Its a bit odd that it doesn’t tell you this in the docs so it might have been an unintended side effect of a change that resulted in a bug. In your example, you allocate 9, then 32 more is added when you get to the end taking it to 41.
But as Lee reports, that expansion happens even without a BinaryStream bound to it. A fixed block handling should keep it fixed, and an out of bounds access should fire an exception.
Ah then its a generic memory block issue for performance I guess, but I can’t really see that allocating just 32 bytes would improve speed that much, ^2 would usually be done for that so yeah its probably just a bug.
Using a while loop to get to the end of the memory block now loops an incorrect number of times. 1 write, gives 5 reads as shown in an above post of mine.
For I/O it kind of makes sense, you increase blocks instead of bytes because you expect more bytes coming and you can avoid continuous allocation, you just use pre-allocated memory.

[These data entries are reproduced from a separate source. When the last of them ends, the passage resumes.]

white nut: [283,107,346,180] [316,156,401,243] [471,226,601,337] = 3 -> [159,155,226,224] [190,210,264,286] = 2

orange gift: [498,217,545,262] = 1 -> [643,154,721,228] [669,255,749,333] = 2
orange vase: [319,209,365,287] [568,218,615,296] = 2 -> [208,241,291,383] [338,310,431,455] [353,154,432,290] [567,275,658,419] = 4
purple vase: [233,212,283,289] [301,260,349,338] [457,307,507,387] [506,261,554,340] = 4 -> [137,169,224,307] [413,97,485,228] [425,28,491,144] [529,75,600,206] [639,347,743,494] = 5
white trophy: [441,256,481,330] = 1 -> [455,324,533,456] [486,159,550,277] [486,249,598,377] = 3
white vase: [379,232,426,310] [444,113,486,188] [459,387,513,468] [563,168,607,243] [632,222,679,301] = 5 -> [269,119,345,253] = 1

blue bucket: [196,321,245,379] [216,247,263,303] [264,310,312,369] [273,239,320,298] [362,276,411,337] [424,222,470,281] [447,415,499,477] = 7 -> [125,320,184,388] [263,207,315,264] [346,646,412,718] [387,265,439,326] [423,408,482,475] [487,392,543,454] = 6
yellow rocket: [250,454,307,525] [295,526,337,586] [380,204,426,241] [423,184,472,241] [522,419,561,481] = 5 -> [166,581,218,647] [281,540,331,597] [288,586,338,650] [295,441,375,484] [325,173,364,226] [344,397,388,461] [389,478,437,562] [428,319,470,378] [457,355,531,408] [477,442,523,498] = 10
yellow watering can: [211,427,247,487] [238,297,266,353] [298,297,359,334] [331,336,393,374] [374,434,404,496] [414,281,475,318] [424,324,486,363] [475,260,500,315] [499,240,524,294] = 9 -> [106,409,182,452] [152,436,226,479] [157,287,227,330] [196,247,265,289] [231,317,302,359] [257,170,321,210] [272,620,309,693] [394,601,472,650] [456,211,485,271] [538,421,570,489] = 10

But I would expect that even for this case, the framework should hide such details. Length should be the expected and another property like RealLength could have the real memory taken size. Without I/O, an allocated memory should be constant unless resized by code. There’s a terrible bug here. Please report.
The BinaryStream will increase the size of the underlying MemoryBlock automatically when you reach the end of the current size. This is by design for performance reasons. The extra bytes in the MemoryBlock are truncated when you Close() the BinaryStream.
i.e. MemoryBlock.Size reflects the number of bytes currently allocated and BinaryStream.Length reflects the actual number of bytes that have been written so far. The Size will always be >= the Length until the stream is closed.